Sobre mi cabeza avanza su respiración,
Sus labios sordos, como un ruido de tambores.
¡Irrespirable y santo es su castigo, su osamenta!
(Aquí, en la sombra, cráter de terciopelo,
Sabiamente amueblado está el volcán, lo que es suyo
Como el fuego, salones olvidados de espantable encaje,
Sofás donde su cuerpo grita roncamente, degollado.)
Sepultura de la carne, yo os imploro,
Caballos encerrados, polvo incansable,
Un solo instante cálido, perfecto junto a ella,
Un solo instante vivos, y el olvido, la corriente
De mil años destruidos por un beso.
No importa ya su rostro a la deriva, iluminado
Y chorreante de gusanos, los diez dedos
De turquesa en que diluye las edades.
No importa ya su lámpara encendida bajo tierra,
Si antes hubo de rodearme mansamente
Con sus ojos y sus labios aún vivos,
Si antes hubo de asistir, como una sombra, a la caída
De la fruta sobre el mundo.
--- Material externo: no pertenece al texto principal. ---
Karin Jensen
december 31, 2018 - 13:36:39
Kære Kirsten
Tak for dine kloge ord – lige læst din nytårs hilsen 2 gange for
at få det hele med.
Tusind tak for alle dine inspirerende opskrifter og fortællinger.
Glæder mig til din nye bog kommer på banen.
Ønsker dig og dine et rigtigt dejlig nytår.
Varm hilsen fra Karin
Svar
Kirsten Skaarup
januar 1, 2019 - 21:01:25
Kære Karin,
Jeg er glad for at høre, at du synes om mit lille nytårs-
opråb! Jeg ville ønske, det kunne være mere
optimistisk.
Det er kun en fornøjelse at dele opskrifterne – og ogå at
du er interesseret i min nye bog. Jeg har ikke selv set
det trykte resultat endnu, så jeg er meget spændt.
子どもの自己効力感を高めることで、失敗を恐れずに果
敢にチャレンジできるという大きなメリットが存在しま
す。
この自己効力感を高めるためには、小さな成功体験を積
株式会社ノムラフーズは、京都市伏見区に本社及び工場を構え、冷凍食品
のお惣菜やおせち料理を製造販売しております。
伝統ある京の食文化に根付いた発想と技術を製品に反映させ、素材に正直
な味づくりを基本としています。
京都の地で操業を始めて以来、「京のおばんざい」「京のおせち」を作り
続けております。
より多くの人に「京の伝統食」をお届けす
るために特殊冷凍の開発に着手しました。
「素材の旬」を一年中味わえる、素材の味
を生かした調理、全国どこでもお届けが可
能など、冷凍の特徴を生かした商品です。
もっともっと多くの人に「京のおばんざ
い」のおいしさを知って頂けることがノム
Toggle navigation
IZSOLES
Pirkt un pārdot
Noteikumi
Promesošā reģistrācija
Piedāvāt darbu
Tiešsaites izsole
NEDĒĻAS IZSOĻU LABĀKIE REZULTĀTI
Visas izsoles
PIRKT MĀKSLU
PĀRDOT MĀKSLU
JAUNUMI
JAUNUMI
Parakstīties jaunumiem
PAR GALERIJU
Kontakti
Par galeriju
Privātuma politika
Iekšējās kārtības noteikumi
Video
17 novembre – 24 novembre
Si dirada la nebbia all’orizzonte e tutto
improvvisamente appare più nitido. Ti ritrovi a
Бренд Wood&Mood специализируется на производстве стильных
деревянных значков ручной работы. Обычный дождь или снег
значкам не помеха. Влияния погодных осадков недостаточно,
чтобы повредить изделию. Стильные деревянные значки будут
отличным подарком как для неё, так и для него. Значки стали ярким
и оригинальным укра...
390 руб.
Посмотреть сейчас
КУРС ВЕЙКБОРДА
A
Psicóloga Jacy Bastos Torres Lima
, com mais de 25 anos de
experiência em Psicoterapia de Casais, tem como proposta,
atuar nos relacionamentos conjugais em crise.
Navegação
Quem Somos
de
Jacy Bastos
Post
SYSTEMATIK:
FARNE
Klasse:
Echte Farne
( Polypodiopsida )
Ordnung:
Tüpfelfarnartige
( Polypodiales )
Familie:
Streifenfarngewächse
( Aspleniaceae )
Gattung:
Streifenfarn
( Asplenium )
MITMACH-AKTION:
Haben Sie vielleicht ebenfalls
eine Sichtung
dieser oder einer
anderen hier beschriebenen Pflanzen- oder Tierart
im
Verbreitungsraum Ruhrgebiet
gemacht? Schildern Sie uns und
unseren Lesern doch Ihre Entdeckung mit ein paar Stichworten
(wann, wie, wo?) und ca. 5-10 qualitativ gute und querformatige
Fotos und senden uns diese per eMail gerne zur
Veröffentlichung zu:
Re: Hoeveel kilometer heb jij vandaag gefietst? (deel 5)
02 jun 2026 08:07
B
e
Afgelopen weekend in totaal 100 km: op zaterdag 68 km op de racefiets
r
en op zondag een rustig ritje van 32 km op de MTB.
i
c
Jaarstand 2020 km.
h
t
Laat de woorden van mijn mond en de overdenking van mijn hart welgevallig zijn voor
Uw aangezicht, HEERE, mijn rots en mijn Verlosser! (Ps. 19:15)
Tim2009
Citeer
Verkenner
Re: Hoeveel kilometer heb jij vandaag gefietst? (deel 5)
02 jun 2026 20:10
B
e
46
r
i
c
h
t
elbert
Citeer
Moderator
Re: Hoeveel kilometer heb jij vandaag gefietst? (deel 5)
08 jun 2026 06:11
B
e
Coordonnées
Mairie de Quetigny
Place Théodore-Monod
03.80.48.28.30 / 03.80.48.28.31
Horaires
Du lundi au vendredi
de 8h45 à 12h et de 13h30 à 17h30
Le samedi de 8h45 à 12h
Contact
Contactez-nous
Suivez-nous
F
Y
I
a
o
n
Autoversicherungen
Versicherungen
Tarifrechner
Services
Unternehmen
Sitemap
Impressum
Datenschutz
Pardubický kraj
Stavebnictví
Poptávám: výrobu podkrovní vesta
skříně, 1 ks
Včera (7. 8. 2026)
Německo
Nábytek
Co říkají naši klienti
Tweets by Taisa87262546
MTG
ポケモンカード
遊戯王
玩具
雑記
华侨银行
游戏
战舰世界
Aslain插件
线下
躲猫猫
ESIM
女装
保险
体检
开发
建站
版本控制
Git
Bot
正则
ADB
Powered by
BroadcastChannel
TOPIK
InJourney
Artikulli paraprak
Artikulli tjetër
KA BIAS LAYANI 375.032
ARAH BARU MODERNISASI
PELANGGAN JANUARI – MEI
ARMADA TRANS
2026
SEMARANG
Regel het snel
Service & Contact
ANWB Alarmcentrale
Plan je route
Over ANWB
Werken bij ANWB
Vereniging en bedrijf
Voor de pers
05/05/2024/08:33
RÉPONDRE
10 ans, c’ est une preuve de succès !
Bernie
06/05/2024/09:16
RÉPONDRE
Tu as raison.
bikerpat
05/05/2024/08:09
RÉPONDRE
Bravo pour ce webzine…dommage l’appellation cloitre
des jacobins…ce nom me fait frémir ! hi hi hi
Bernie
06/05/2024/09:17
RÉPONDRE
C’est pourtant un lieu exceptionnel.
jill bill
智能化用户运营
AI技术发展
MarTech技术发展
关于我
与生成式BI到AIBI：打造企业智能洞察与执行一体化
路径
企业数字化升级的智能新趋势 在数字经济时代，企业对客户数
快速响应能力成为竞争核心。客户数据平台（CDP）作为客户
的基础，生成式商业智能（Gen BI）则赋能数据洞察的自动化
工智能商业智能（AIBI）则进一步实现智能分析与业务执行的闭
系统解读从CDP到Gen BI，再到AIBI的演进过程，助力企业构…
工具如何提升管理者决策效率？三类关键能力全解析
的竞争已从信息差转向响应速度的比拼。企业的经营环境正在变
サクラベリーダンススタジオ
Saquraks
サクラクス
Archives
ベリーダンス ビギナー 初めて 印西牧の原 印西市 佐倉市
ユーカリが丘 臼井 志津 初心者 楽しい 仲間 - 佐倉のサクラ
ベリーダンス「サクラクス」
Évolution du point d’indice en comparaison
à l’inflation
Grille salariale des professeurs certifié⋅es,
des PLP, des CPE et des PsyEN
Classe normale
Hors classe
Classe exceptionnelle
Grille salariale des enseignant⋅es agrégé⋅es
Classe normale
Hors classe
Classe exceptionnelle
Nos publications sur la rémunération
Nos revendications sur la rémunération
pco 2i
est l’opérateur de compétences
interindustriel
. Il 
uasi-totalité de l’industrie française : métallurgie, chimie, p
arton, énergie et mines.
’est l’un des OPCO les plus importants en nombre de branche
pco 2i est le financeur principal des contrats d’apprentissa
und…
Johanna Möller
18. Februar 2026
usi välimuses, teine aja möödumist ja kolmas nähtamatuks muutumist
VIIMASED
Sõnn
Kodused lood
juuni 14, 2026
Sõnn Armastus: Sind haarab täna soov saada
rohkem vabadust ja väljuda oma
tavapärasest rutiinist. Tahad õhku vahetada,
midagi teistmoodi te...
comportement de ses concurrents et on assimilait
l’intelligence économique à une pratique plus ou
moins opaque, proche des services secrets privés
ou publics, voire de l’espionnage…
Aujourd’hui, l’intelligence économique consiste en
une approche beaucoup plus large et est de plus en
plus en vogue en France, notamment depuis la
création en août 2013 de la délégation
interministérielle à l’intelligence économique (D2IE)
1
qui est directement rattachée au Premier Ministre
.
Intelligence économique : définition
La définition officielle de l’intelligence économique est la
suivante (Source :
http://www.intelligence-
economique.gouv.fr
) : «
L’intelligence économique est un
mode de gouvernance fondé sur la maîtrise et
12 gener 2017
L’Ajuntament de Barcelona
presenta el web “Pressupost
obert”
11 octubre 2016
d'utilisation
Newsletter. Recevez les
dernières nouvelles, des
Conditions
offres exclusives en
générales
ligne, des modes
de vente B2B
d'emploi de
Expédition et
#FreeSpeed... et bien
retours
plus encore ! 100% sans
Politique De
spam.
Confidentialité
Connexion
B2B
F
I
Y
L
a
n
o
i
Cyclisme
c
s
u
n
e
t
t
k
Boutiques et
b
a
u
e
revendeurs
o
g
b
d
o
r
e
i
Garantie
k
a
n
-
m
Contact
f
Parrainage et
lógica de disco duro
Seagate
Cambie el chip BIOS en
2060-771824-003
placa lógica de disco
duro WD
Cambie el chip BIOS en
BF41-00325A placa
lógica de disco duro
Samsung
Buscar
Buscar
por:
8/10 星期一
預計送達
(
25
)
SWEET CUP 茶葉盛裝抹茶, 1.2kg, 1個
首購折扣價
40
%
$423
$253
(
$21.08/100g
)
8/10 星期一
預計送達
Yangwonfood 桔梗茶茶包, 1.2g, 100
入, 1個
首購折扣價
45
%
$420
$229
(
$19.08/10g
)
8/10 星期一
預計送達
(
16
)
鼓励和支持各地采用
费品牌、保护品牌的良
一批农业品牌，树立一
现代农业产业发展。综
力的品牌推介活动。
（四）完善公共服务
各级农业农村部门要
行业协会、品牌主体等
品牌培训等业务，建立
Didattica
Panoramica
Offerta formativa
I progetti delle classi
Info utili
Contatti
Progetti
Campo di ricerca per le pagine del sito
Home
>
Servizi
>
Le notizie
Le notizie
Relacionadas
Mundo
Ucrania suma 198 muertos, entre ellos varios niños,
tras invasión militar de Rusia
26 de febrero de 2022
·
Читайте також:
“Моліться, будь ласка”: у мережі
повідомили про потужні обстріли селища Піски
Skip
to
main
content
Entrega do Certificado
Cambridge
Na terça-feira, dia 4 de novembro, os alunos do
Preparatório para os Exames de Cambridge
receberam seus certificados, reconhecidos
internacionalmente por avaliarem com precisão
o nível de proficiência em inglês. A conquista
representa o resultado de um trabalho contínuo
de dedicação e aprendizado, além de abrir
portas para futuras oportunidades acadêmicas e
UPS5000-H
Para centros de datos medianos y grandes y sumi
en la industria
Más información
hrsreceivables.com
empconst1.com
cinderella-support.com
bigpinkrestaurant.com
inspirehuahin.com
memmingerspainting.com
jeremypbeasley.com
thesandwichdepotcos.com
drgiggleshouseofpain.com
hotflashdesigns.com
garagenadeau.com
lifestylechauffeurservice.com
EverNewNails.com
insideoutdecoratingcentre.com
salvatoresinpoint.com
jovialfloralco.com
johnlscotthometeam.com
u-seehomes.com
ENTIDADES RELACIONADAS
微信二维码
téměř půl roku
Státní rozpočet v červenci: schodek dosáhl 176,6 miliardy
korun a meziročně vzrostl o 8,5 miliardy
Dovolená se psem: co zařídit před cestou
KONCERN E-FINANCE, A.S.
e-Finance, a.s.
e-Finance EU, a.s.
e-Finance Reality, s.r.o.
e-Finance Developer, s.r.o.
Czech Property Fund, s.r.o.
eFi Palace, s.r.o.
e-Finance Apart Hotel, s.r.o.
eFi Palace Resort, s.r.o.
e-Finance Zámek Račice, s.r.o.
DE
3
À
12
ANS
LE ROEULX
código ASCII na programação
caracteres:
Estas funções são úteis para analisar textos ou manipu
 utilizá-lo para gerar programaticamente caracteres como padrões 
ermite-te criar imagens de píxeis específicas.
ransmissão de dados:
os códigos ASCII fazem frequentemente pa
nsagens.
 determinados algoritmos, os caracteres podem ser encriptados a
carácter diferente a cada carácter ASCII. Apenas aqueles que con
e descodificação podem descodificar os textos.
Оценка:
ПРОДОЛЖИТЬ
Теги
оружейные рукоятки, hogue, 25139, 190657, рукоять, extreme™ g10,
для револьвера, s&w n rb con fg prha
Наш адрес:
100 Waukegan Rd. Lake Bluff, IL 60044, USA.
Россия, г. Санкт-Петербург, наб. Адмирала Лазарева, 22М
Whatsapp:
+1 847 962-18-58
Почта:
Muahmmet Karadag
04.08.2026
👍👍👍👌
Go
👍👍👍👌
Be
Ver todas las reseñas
Mansiones vítreas
Con alas de lagarto, entre las nubes,
Lagos aéreos pasan ante mí, batiendo sus cenizas.
Yo sólo sé, reina mía enterrada, gorgona inerte,
Cuál es mi silla y mi corona, cuál mi tristeza.



 

Último reino

Aura suprema, besa mi garganta helada,
Confiéreme la gracia de la vida, dame
El suplicio de la sangre, la majestad
De la nube. Que en cada gota del diluvio
Haya tristeza, sombra y amor. ¡Oh, romped
Hervores materiales, cráteres radiosos!
El sol del caos es grato a la serpiente
Y al poeta. Las nieves que ellos funden
Caen al fondo del verano, entre aletazos
De gloriosa lava, de luciérnagas
Y cerdos fulgurantes. Nada impide ahora
Que la onda de los aires resplandezca
O que reviente el seno de la diosa
En algún negro bosque. Nada
Sino los puros aros naturales arden,
Nada sino el suave heliotropo favorece
La entrada lila de las bestias y el otoño
En el planeta. Yo quisiera que así fuera
La alta puerta que me aguarda tras el humo
De mi vida, como una grave dalia en pedestal
De piedra, o un esqueleto deslumbrado.





[1] La versión de Piano de otro mundo que aparece en la Página de Eielson de Perú Cultural no incluye el verso:
¿No es esto puro, siniestro helecho, ogro dorado?